In order to help enterprises gain more insights from their data, the company has added a new user interface for Autonomous Database’s Graph Studio that will allow enterprise to create property graph views on resource description framework (RDF) knowledge graphs using a drag-and-drop method.

“RDF knowledge graphs help apply meaning to data relationships by capturing complex associations across data in institutional silos. Enterprises can get additional insights from the data within the knowledge graphs,” Lumpkin wrote.

Oracle ahead of its database rivals?

The new updates, which are focused on managing data, generating insights from data, and speeding application development with the help of machine learning and AI, might give Oracle a leg up against rivals, according to ISG’s Menninger.

“Oracle made bold claims years ago when it introduced Autonomous Database. At the time it was probably ahead of itself in terms of what was realistic, but the technology is catching up and making more autonomous capabilities realistic. As a result of Oracle’s early investment, I think it’s safe to say they have established a lead in providing autonomous database capabilities,” Menninger said.

ISG’s executive director further said that any database that has the potential to offload administration and management drudgery would attract enterprises, as no one wants to spend their time in these activities. “As long as the features work and are priced appropriately, they make sense for all enterprises,” he added.

These features and updates also follow the trend of software providers building AI-based capabilities inside their database offerings, thereby curtailing the need for enterprises to move their data to a separate database or data platform to develop AI or generative AI-based applications.

“The next wave of disruption in the DBMS market will be the emergence of the data ecosystem as the overall data platform,” market research firm Gartner said in a report.

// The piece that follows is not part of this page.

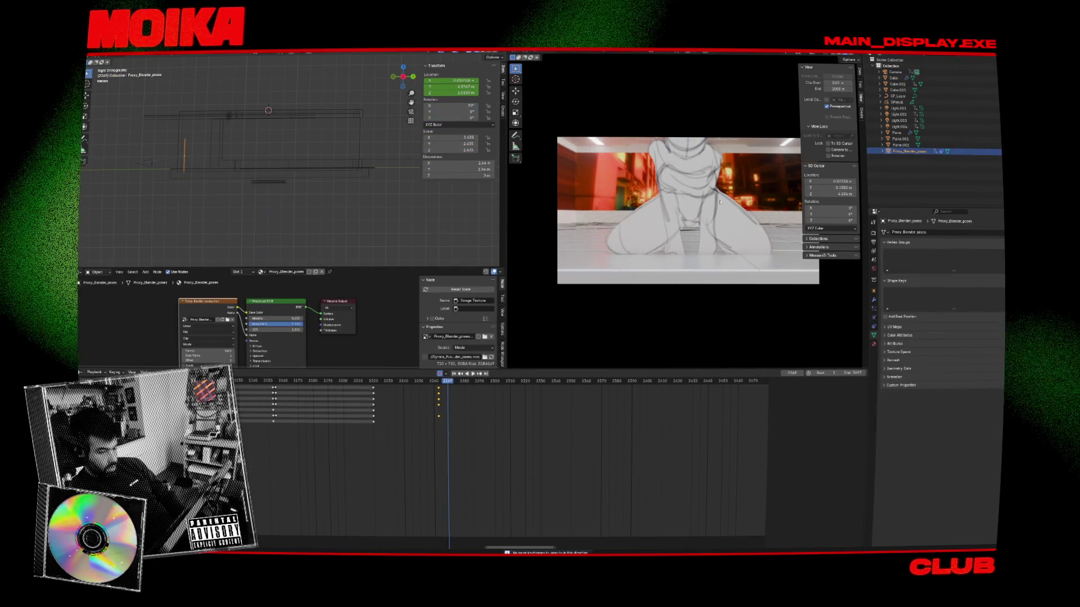
drag(437, 391, 415, 390)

Westfall from The Futurum Group believes that Select AI has put Oracle’s Autonomous Database at the forefront of data platform innovations.

“With Select AI, I see that Oracle is breaking AI ground with a generally available capability for organizations to have a contextual dialogue with their private, proprietary data—intuitively. From the demos it is simple to use so that enterprises of all sizes can use it immediately,” the research director said.